ASCARIDIASI o Ascaridiosi

Enciclopedia Italiana (1929)

ASCARIDIASI o Ascaridiosi

Agostino Palmerini

Si chiama così l'infestione negli animali e nell'uomo degli ascaridi che sono fra i più comuni vermi parassiti dell'intestino.

Nelle uova deposte con le feci sul suolo si sviluppa l'embrione che resta rinchiuso e vitale per molto tempo; se in condizioni favorevoli, fino a cinque anni (Davaine). Queste uova che inquinano la terra, le acque, gli erbaggi, per ingestione giungono nell'organismo e sviluppano la forma adulta che vive nell'intestino, specialmente nel tenue. Per questo l'ascaridiasi è eccezionale nei bambini durante il periodo dell'allattamento al seno, mentre è comunissima nel resto dell'infanzia per la facilità con la quale i bambini giuocano con la terra e portano le mani sudice alla bocca.

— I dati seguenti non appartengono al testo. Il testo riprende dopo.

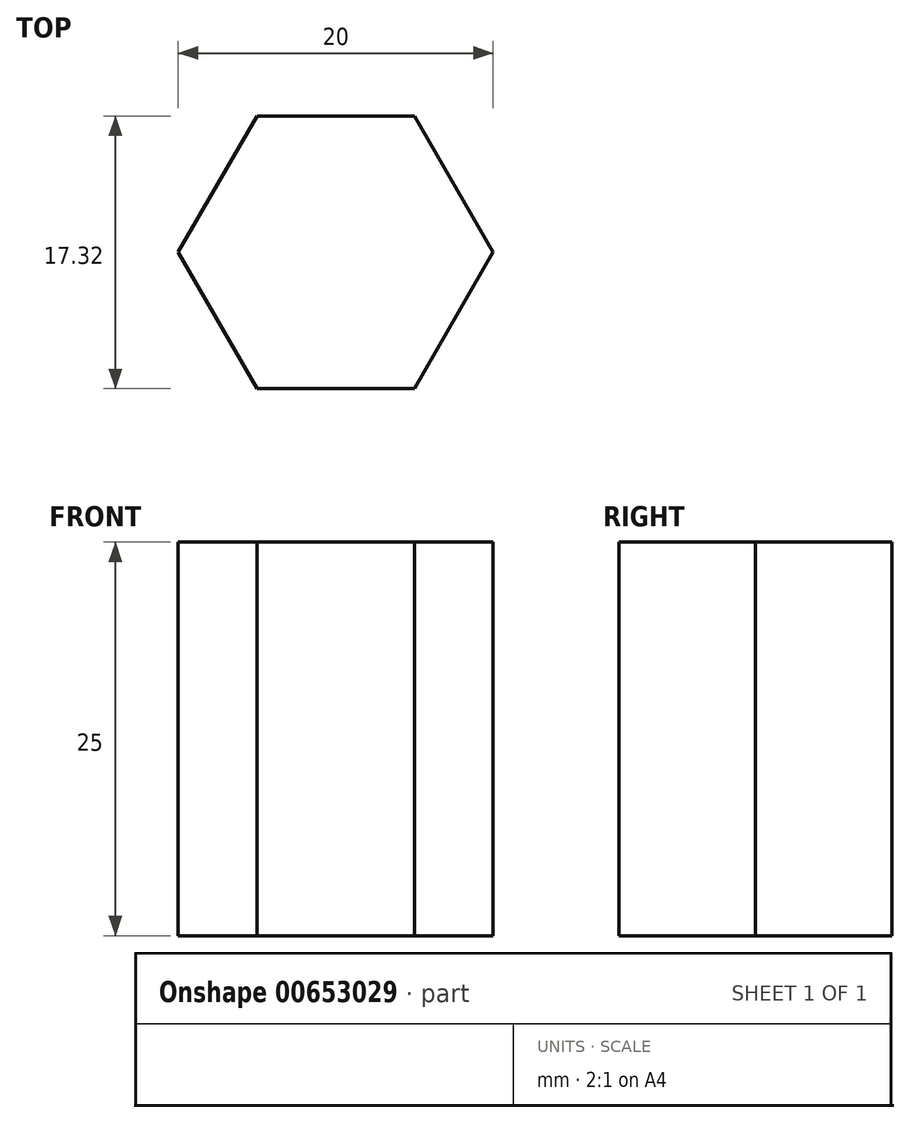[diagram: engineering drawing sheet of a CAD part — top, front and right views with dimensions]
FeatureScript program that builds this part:
annotation { "Feature Type Name" : "Feature", "Feature Type Description" : "" }
export const myFeature = defineFeature(function(context is Context, id is Id, definition is map)
    precondition{}
    {
        {
            var Q0;
            Q0=qCreatedBy(makeId("Top.planeOp"),FACE);
            var sketch = newSketch(context, id + "F0", { "sketchPlane" : qUnion([Q0])});
            skCircle(sketch, "E0.cCircle", {"center": v(0, 0) * mm, "radius": 8.66 * mm, "construction": true});
            skLineSegment(sketch, "E0.0", {"start": v(-5, 8.66) * mm, "end": v(5, 8.66) * mm});
            skLineSegment(sketch, "E0.1", {"start": v(5, 8.66) * mm, "end": v(10, 0) * mm});
            skLineSegment(sketch, "E0.2", {"start": v(10, 0) * mm, "end": v(5, -8.66) * mm});
            skLineSegment(sketch, "E0.3", {"start": v(5, -8.66) * mm, "end": v(-5, -8.66) * mm});
            skLineSegment(sketch, "E0.4", {"start": v(-5, -8.66) * mm, "end": v(-10, 0) * mm});
            skLineSegment(sketch, "E0.5", {"start": v(-10, 0) * mm, "end": v(-5, 8.66) * mm});
            skPoint(sketch, "E0.0.midPoint", {"position": v(0, 8.66) * mm});
            skSolve(sketch);
        }
        {
            var Q0;
            Q0=makeQuery(id+"F0.imprint","IMPRINT",FACE,{"disambiguationData":[TD([[makeQuery(id+"F0.imprint","IMPRINT",EDGE,{"derivedFrom":sQuery(id+"F0.wireOp",EDGE,"E0.0")}),-1.0]])]});
            extrude(context, id + "F1", {"entities" : qUnion([Q0]), "depth" : 25 * mm, "offsetDistance" : 25 * mm});
        }
    });
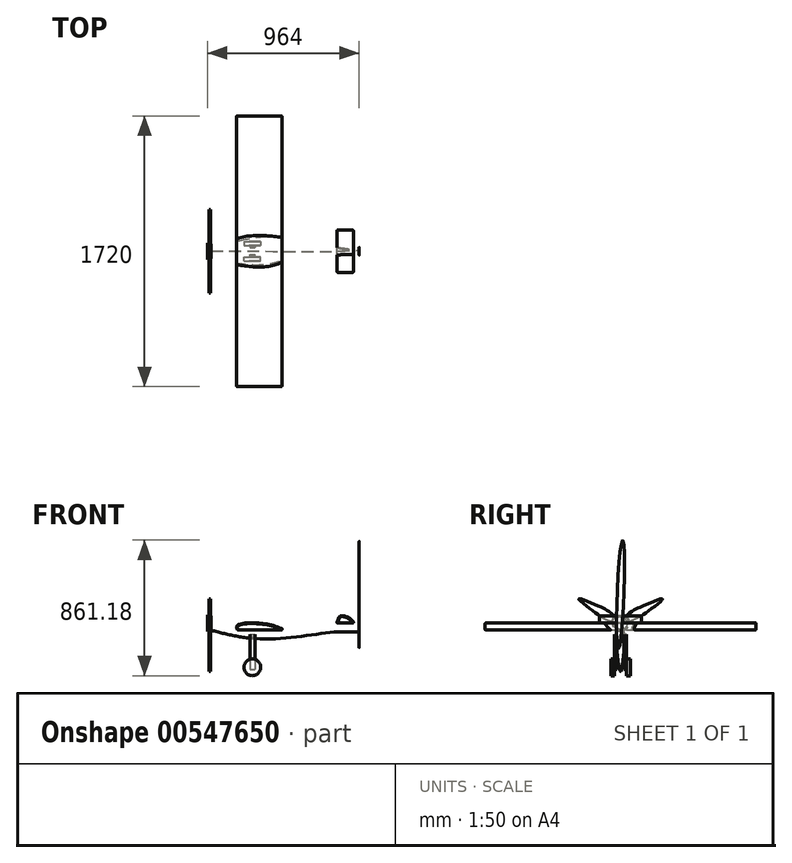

Gli ascaridi non possono considerarsi dannosi in quanto sottraggono materiali nutritivi. La loro azione tossica è discussa e non può in ogni modo essere paragonata con quella di altri vermi, come l'anchilostoma e il botriocefalo. Infatti gli ascaridi spesso non rappresentano nell'autopsia dell'uomo che un reperto occasionale che non si collega al ricordo di nessun disturbo evidente in vita. Altre volte invece, specialmente nel bambino, in seguito alla loro presenza, si può avere pupilla dilatata, polso aritmico, stipsi o dianea, dolori addominali, convulsioni, prurito nasale, vomito, esantemi, movimenti coreiformi, sindromi meningee, ecc.; l'esame del sangue dimostra eosinofilia. Alessandrini e Paolucci, saggiando sulla cute o sulla congiuntiva l'azione urticante di una sostanza acida e volatile estratta dagli ascaridi, hanno ottenuto, nei varî individui, reazioni diverse. Vi sono dunque fattori individuali che inducono una variabilità notevole nei fenomeni riflessi che hanno il punto di partenza dalla mucosa intestinale.

Un'azione traumatica non può essere ammessa che per alcune specie parassite degli animali, quali l'Ascaris vitulorum, che con i margini dentati delle tre labbra chitinose può abradere la superficie della mucosa intestinale; o l'Ascaris conocephalus per il quale è descritto lo scavo a stampo della estremità cefalica sulla mucosa dello stomaco del delfino. Nell'uomo, invece, l'A. lumbricoides adulto, salvo casi eccezionali, non sembra possa produrre da sé solo perforazioni dell'intestino, benché possa oltrepassarlo, impegnandosi attraverso ulcerazioni di altra origine, come non è raro nel tifo. Non si può escludere però che le abrasioni anche lievi della mucosa delle vie digerenti, derivate dalla sua presenza, possano rappresentare un locus minoris resistentiae per l'ulteriore azione di altre cause morbose.

Più evidente è l'azione meccanica che questi vermi possono esercitare raccogliendosi o in ammassi di numerosi individui, o in gomitoli inestricabili, o risalendo attraverso lo stomaco e l'esofago nelle vie aeree, o incuneandosi nel canale coledoco o wirsungiano.

Nell'uomo la profilassi si riassume nelle norme generali d'igiene del corpo e degli alimenti, la cura consiste nella somministrazione degli antielmintici (v.), quali la santonina e l'olio di chenopodio.

Bibl.: A. Lustig, Malattie infettive dell'uomo e degli animali, Milano 1915; O. Cozzolino, Pediatria, Napoli 1921; E. Brumpt, Précis de parasitologie, Parigi 1927.